:: Input data

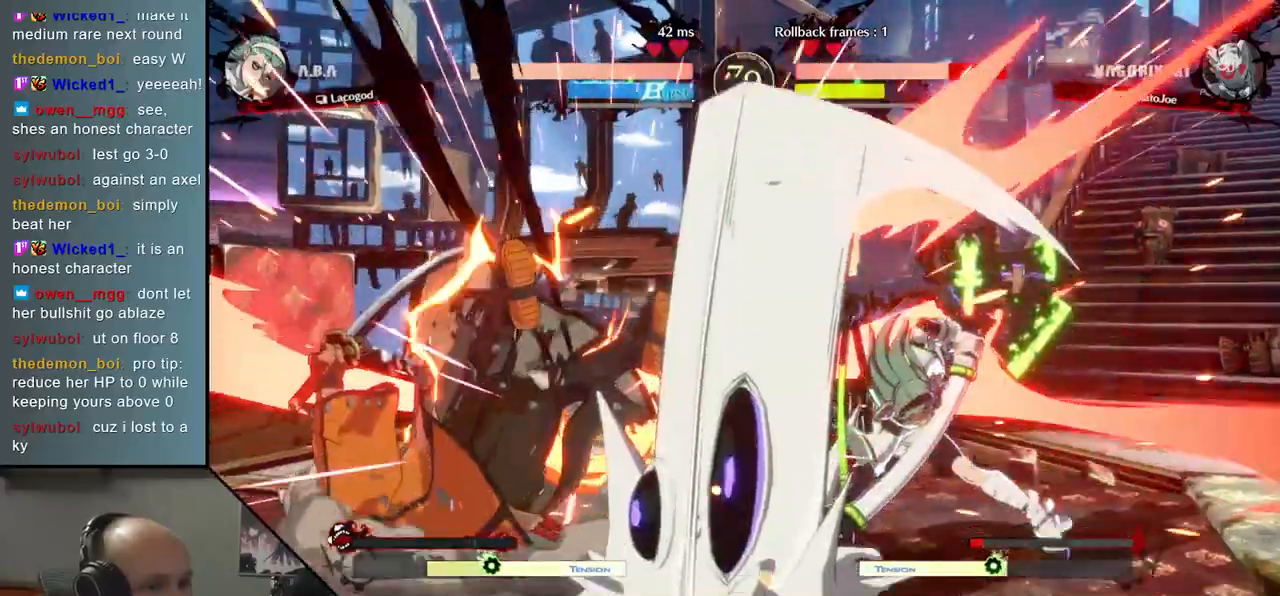
{"buttons": [], "left_stick": "left", "events": [[33, "L2", "down"], [83, "L2", "up"], [167, "left_stick", "left"]]}
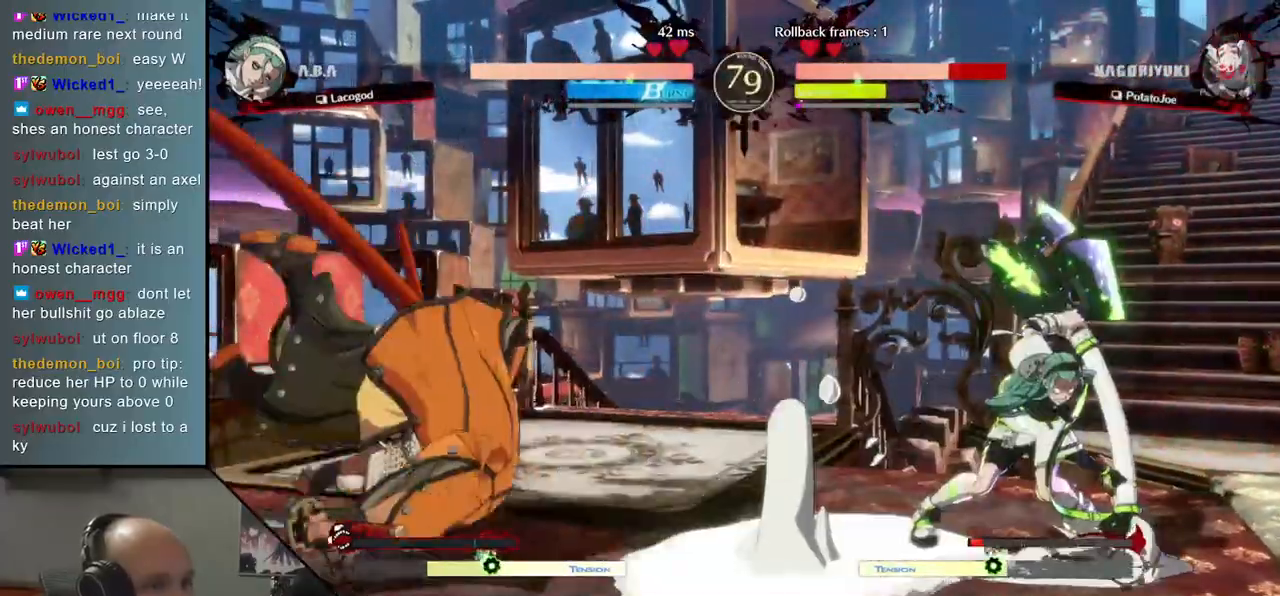
{"buttons": [], "left_stick": "left", "events": []}
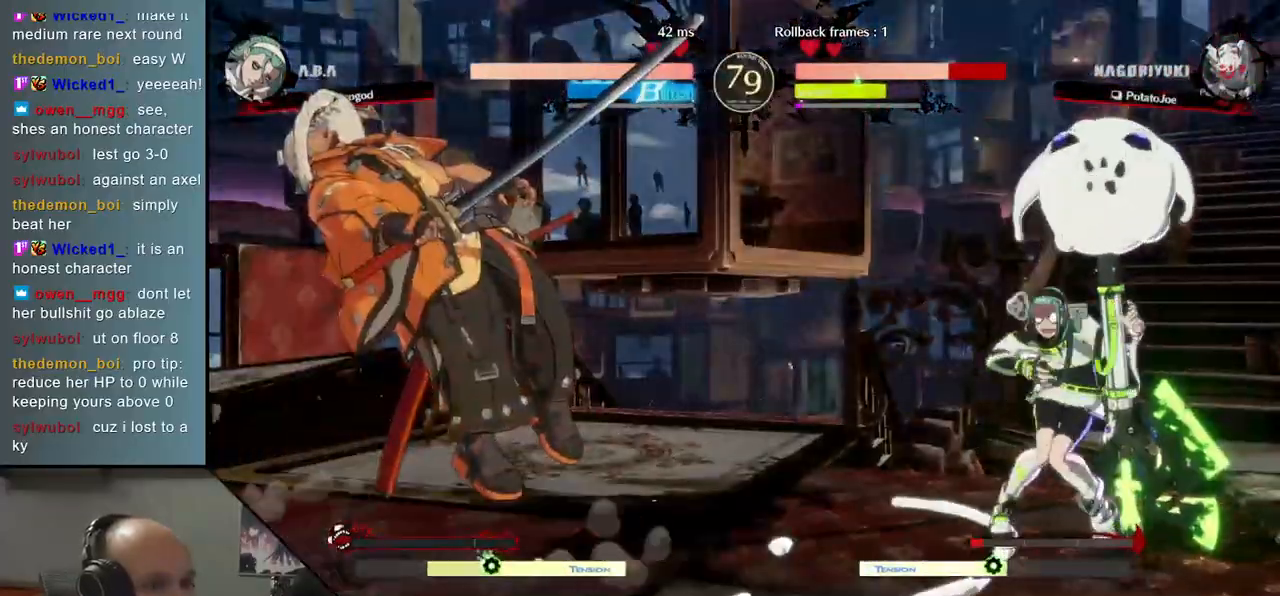
{"buttons": [], "left_stick": "left", "events": []}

::::

Activity
The whole listing above is to be printed again exactly; pictures stay out of it.

Answer box
{"buttons": [], "left_stick": "left", "events": [[33, "L2", "down"], [83, "L2", "up"], [167, "left_stick", "left"]]}
{"buttons": [], "left_stick": "left", "events": []}
{"buttons": [], "left_stick": "left", "events": []}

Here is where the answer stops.